Proving a random walk with a drift is recurrent Given the following set of independent random variables $\mathbb{P}(X_n=1)=\frac{1+n^{-\beta}}{2}, \mathbb{P}(X_n=-1)=\frac{1-n^{-\beta}}{2}$ and the sum $S_n=\sum^n_{i=1}X_n$ I managed to prove that if $\beta<0.5$ then $S_n$ is transient by using Hoeffding's bound and that if $\beta > 1$ $S_n$ is recurrent by treating the random variables as a simple random walk with a drift - which I proved is finite almost surely.
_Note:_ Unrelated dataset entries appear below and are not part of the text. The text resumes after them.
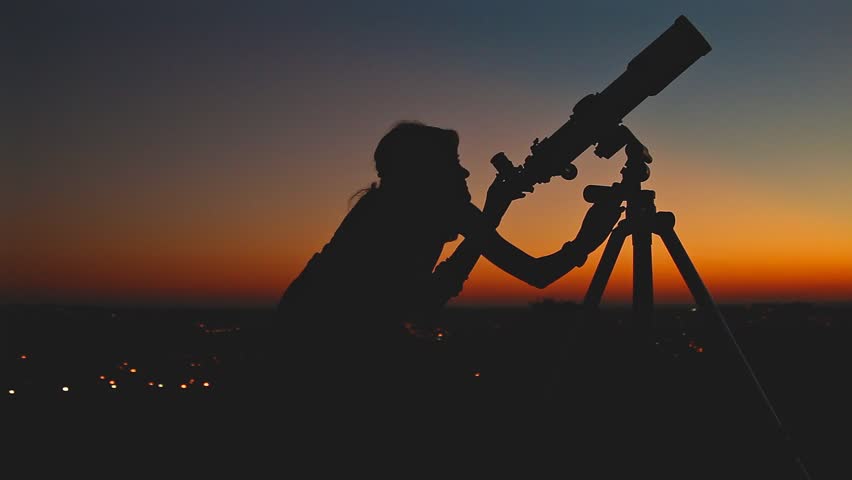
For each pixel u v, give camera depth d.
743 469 2.34
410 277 1.77
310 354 1.71
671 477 2.35
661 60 1.87
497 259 1.89
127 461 3.38
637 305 2.06
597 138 1.94
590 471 2.34
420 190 1.80
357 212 1.82
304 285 1.77
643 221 1.96
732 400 1.79
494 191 1.90
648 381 3.10
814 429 3.11
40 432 3.98
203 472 2.95
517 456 2.36
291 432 1.68
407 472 1.68
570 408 2.05
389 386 1.71
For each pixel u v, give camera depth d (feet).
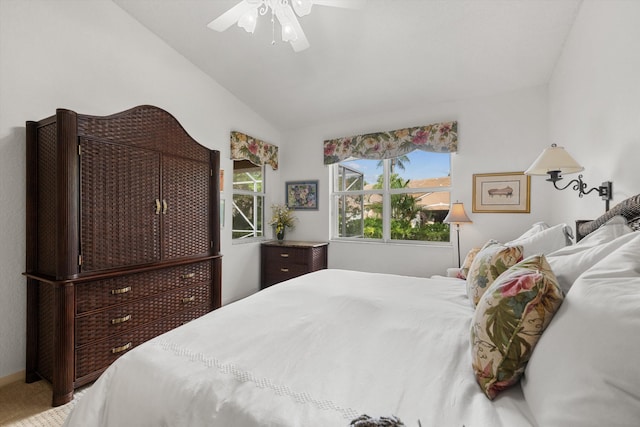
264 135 14.20
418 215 12.72
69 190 5.92
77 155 6.11
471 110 11.27
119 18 8.52
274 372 3.05
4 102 6.49
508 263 4.63
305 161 14.70
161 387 3.00
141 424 2.91
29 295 6.59
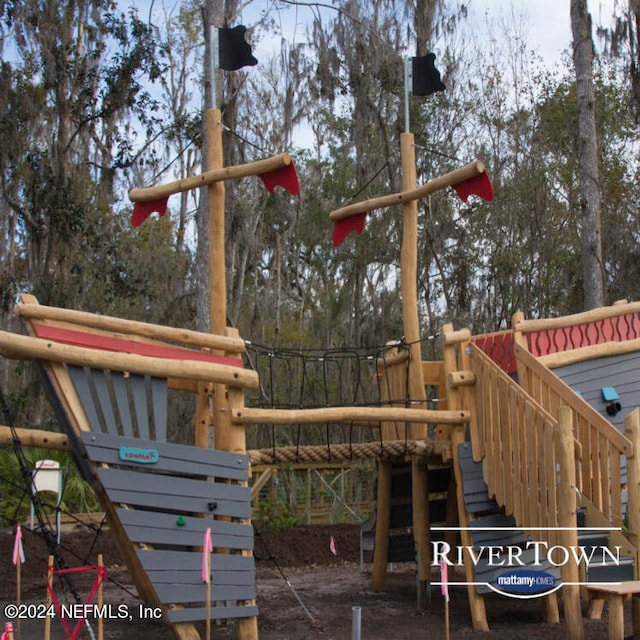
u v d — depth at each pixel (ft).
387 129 82.33
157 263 81.87
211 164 30.01
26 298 22.71
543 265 83.71
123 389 23.18
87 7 70.44
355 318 82.38
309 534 48.47
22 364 66.64
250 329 80.89
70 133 73.05
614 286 78.95
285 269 100.89
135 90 68.39
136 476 22.71
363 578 39.63
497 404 26.84
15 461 49.96
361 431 69.87
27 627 27.76
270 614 30.30
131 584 37.37
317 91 76.74
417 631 27.07
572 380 29.78
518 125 88.07
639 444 24.11
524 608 31.24
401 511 35.32
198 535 23.48
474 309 85.76
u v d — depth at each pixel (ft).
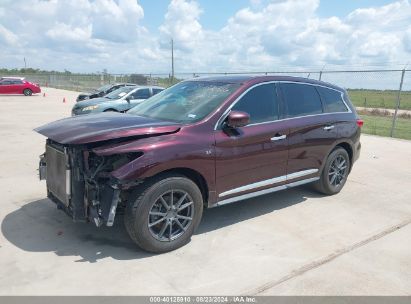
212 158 14.05
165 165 12.76
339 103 20.17
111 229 15.10
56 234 14.58
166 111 15.85
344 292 11.18
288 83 17.63
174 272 12.09
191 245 13.97
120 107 42.42
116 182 12.32
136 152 12.58
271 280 11.73
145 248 13.02
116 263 12.55
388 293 11.19
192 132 13.82
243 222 16.20
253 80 16.33
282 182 17.01
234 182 15.03
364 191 21.07
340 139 19.49
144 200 12.59
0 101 82.28
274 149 16.19
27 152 29.25
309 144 17.78
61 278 11.60
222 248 13.78
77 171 12.89
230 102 15.10
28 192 19.48
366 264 12.82
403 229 15.83
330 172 19.74
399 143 37.55
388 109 88.63
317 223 16.29
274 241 14.42
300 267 12.53
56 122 15.38
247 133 15.16
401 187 22.03
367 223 16.40
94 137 12.51
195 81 17.89
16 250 13.26
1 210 16.90
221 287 11.33
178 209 13.48
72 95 107.86
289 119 17.02
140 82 95.86
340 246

I am now trying to prove the case of $0.5\leq\beta\leq1$. I am pretty sure intuitively that it is recurrent however I am not successful in proving the case.
Any help will be appreciated.
 A: One way to prove this is to use the Lindeberg central limit theorem.  Let $m_1=2$, $m_2$, $m_3$, $\dots$ be a sequence of positive integers with $m_{i+1}\ge m_i^2$ for all $i$, and let $T_i:=X_{m_i+1}+\cdots+X_{m_{i+1}}$.  To apply the Lindeberg CLT to $T_i$, the first step is to compute the mean
\begin{eqnarray*}\mu_i&:=&{\Bbb E}X_{m_i+1}+\cdots+{\Bbb E}X_{m_{i+1}}\\
&=&(m_i+1)^{-\beta}+\cdots+m_{i+1}^{-\beta}\\
&\le&\int_{m_i}^{m_{i+1}} x^{-\beta} \, d\beta\\
&=&\frac{1}{1-\beta}(m_{i+1}^{1-\beta}-m_i^{1-\beta})&\qquad&\hbox{(if $\beta<1$; $\log(m_{i+1}/m_i)$ if $\beta=1$)}\\
&=&O(m_{i+1}^{1-\beta})&\qquad&\hbox{(if $\beta<1$; $O(\log m_{i+1})$ if $\beta=1$)}\\
&=&O(m_{i+1}^{1/2})
\end{eqnarray*}
and the variance
$$\sigma_i^2:={\Bbb E}[(X_{m_i+1}-(m_i+1)^{-\beta})^2]
+\cdots+{\Bbb E}[(X_{m_{i+1}}-m_{i+1}^{-\beta})^2].$$
Since $m_i\ge 2$ and $\beta\ge \frac 1 2 $, each term $(X_j-j^{-\beta})^2$ in this sum is always between $(1-3^{-1/2})^2$ and $(1+3^{-1/2})^2$.  Therefore, $\sigma_i^2=\Theta(m_{i+1}-m_i)$, and since $m_{i+1}\ge m_i^2\ge 2 m_i$, we also have $\sigma_i^2=\Theta(m_{i+1})$ and so  $\sigma_i=\Theta(m_{i+1}^{1/2})$.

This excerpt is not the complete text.